Silencing E3 Ubiqutin ligase ITCH as a potential therapy to enhance chemotherapy efficacy in p53 mutant neuroblastoma cells

Abstract

P53 mutations are responsible for drug-resistance of tumour cells which impacts on the efficacy of treatment. Alternative tumour suppressor pathways need to be explored to treat p53- deficient tumours. The E3 ubiquitin ligase, ITCH, negatively regulates the tumour suppressor protein TP73, providing a therapeutic target to enhance the sensitivity of the tumour cells to the treatment. In the present study, two p53-mutant neuroblastoma cell lines were used as in vitro models. Using immunostaining, western blot and qPCR methods, we firstly identified that ITCH was expressed on p53-mutant neuroblastoma cell lines. Transfection of these cell lines with ITCH siRNA could effectively silence the ITCH expression, and result in the stabilization of TP73 protein, which mediated the apoptosis of the neuroblastoma cells upon irradiation treatment. Finally, in vivo delivery of the ITCH siRNA using nanoparticles to the neuroblastoma xenograft mouse model showed around 15-20% ITCH silencing 48 hours after transfection. Our data suggest that ITCH could be silenced both in vitro and in vivo using nanoparticles, and silencing of ITCH sensitizes the tumour cells to irradiation treatment. This strategy could be further explored to combine the chemotherapy/radiotherapy treatment to enhance the therapeutic effects on p53-deficient neuroblastoma.

Figure 1

Expression of ITCH and TP73 in neuroblastoma cell lines. (A) RT-PCR and the qPCR results of the expression in Kelly cells and BE2 cells, (B) immunostaining showing the expression of ITCH and TP73 at the protein level, scale bar = 25 µm.

Figure 2

Expression of integrin αv, β3 and β5 in neuroblastoma cells. (a) RT-PCR; (b) western blot and (c) immunostaining all showed the presence of these integrin molecules in the neuroblastoma cell lines, Kelly and BE2, scale bar = 25 µm.

Figure 3

Knockdown of ITCH in vitro using LipofectAMINE2000 (L2K) (A,B) or nanoparticles (C). (A) qPCR of ITCH mRNA (a and b) of Kelly cells transfected with different concentrations of ITCH siRNA (a) or using different amounts of L2K reagent (b).
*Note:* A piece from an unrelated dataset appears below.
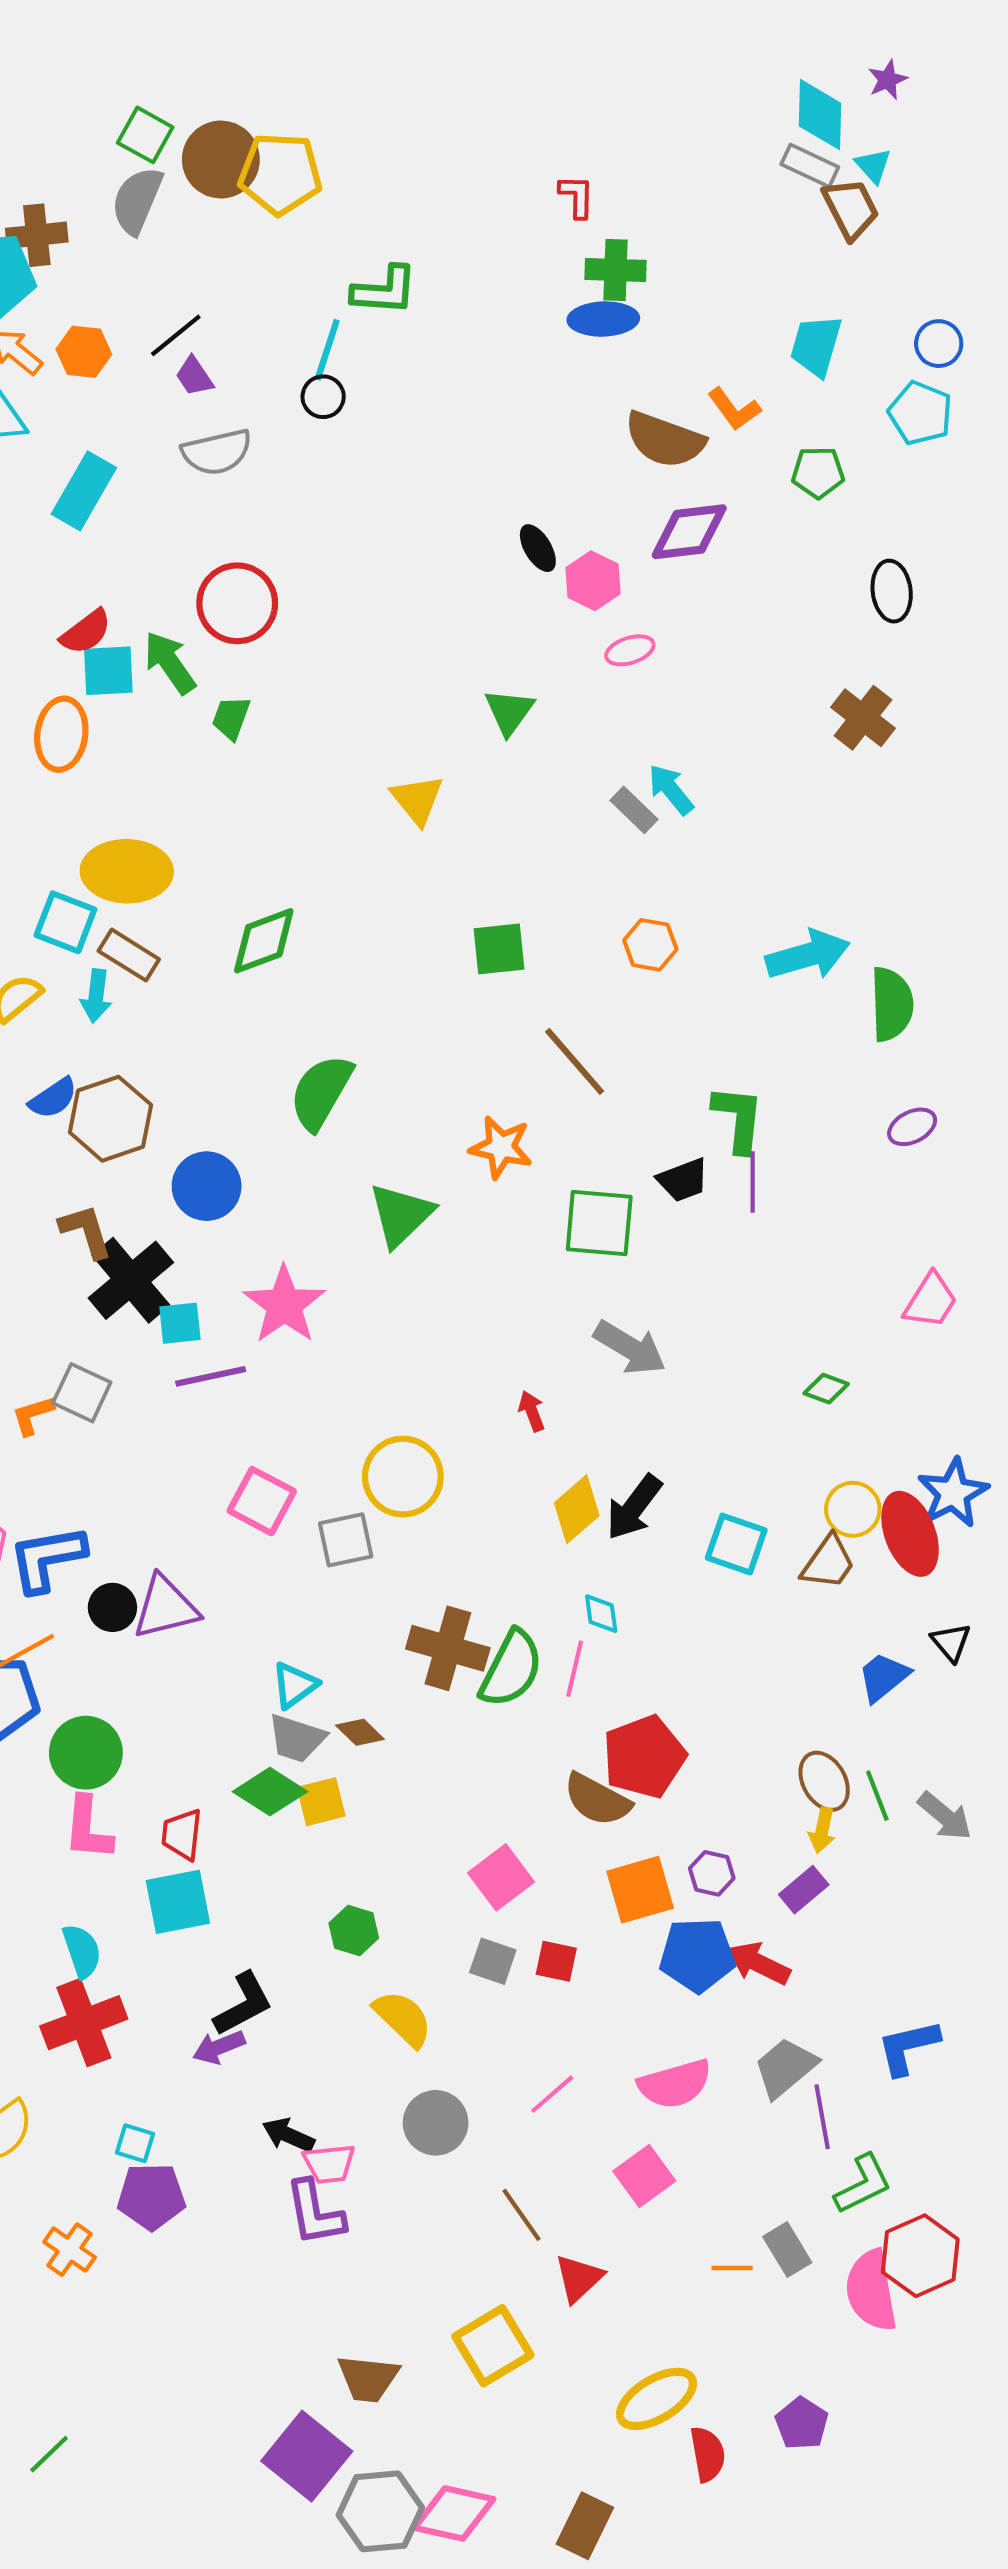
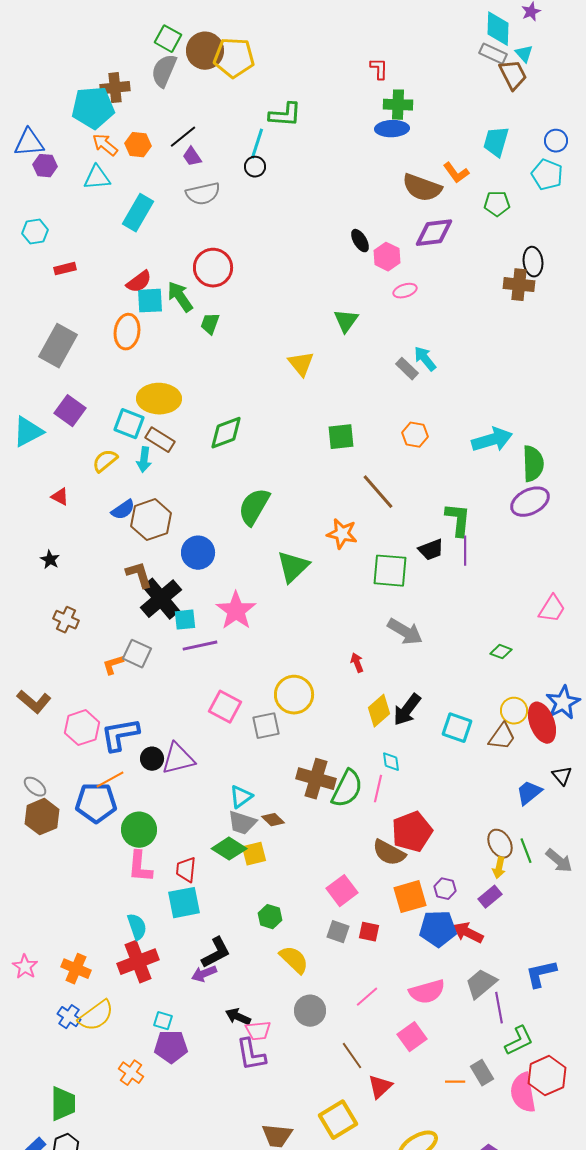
brown cross: (863, 718) -> (519, 285), moved, turned -32
purple ellipse: (912, 1127) -> (530, 502), moved, size x1.6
The cell viability in each transfection condition is indicated by %PI + cells after transfection (c,d). (B) Western blot showed the knockdown of ITCH protein by siRNA transfection in Kelly cells (B-a) or BE2 cells (B-b). L2K = L2K only. (C) Expression of ITCH mRNA (C-a and C-b) and ITCH protein (C-c) on Kelly cells after transfection of 100 nM ITCH siRNA with different nanoparticle formulations for 4 hours (C-a) or 48 hours (C-b). ITCH protein level is measured by western blot 48 hours after transfection (C-c).

Figure 4

Knockdown of ITCH causes the upregulation of TP73 (A) and induces apoptosis of Kelly cells upon irradiation. (A) Western blot showing silencing of ITCH protein and upregulation of TP73 after transfection of ITCH siRNA in Kelly cells. 1, 3, 5 and 7 are samples transfected with ITCH siRNA; 2, 4, 6 and 8 are samples transfected with irrelevant siRNA. D1, D2, D3 and D6 suggested days after transfection. (B) Apoptotic cells after irradiation of Kelly cells which have been transfected with ITCH siRNA (b) and irrelevant siRNA (a). Quantification of percentage of SubG1 cells within each treatment group (c).

Figure 5

ITCH expression in tumours 24 hours and 48 hours after ITCH siRNA treatment. (A) Relative ITCH expression in each treatment group. (B) Individual sample responses to the ITCH siRNA treatment at 24 hours or 48 hours. There were no differences between the treatment group and the control group 24 hours after treatment. There were, however, more samples with lower levels of ITCH expression in the treated group than the control group 48 hours after treatment.

Figure 6

Percentage of tumour samples of each treatment group which express ITCH mRNA relatively lower than 1, 0.9, 0.8 and 0.7, respectively.